Reproduce every line of the data below word for word, keeping the original order.

» **Record set**
★ ★ ★ ★

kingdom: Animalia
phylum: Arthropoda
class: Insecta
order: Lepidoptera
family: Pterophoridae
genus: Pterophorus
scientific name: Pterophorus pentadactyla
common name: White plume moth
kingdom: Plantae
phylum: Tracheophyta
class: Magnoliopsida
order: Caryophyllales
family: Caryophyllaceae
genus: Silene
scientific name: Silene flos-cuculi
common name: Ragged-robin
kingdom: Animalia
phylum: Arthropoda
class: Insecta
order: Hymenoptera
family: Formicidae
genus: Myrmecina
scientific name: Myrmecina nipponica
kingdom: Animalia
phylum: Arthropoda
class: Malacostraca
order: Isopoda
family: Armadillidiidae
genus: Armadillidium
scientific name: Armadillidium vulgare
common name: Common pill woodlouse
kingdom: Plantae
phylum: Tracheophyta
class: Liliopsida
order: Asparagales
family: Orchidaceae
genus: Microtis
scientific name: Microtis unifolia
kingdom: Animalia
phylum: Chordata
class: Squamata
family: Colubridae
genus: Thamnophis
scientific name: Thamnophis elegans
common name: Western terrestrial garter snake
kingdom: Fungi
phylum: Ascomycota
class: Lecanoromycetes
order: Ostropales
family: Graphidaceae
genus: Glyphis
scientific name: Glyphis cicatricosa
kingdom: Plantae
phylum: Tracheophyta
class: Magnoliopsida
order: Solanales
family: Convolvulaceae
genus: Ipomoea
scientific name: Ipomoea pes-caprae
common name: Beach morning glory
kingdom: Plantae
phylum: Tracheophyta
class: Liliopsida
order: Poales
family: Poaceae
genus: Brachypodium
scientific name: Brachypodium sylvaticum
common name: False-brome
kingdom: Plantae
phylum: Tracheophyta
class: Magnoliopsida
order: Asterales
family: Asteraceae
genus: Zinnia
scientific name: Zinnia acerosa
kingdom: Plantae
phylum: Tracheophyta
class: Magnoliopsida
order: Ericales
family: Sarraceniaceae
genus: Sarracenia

★ ★ ★ ★

» **Answer to this problem**
kingdom: Animalia
phylum: Arthropoda
class: Insecta
order: Lepidoptera
family: Pterophoridae
genus: Pterophorus
scientific name: Pterophorus pentadactyla
common name: White plume moth
kingdom: Plantae
phylum: Tracheophyta
class: Magnoliopsida
order: Caryophyllales
family: Caryophyllaceae
genus: Silene
scientific name: Silene flos-cuculi
common name: Ragged-robin
kingdom: Animalia
phylum: Arthropoda
class: Insecta
order: Hymenoptera
family: Formicidae
genus: Myrmecina
scientific name: Myrmecina nipponica
kingdom: Animalia
phylum: Arthropoda
class: Malacostraca
order: Isopoda
family: Armadillidiidae
genus: Armadillidium
scientific name: Armadillidium vulgare
common name: Common pill woodlouse
kingdom: Plantae
phylum: Tracheophyta
class: Liliopsida
order: Asparagales
family: Orchidaceae
genus: Microtis
scientific name: Microtis unifolia
kingdom: Animalia
phylum: Chordata
class: Squamata
family: Colubridae
genus: Thamnophis
scientific name: Thamnophis elegans
common name: Western terrestrial garter snake
kingdom: Fungi
phylum: Ascomycota
class: Lecanoromycetes
order: Ostropales
family: Graphidaceae
genus: Glyphis
scientific name: Glyphis cicatricosa
kingdom: Plantae
phylum: Tracheophyta
class: Magnoliopsida
order: Solanales
family: Convolvulaceae
genus: Ipomoea
scientific name: Ipomoea pes-caprae
common name: Beach morning glory
kingdom: Plantae
phylum: Tracheophyta
class: Liliopsida
order: Poales
family: Poaceae
genus: Brachypodium
scientific name: Brachypodium sylvaticum
common name: False-brome
kingdom: Plantae
phylum: Tracheophyta
class: Magnoliopsida
order: Asterales
family: Asteraceae
genus: Zinnia
scientific name: Zinnia acerosa
kingdom: Plantae
phylum: Tracheophyta
class: Magnoliopsida
order: Ericales
family: Sarraceniaceae
genus: Sarracenia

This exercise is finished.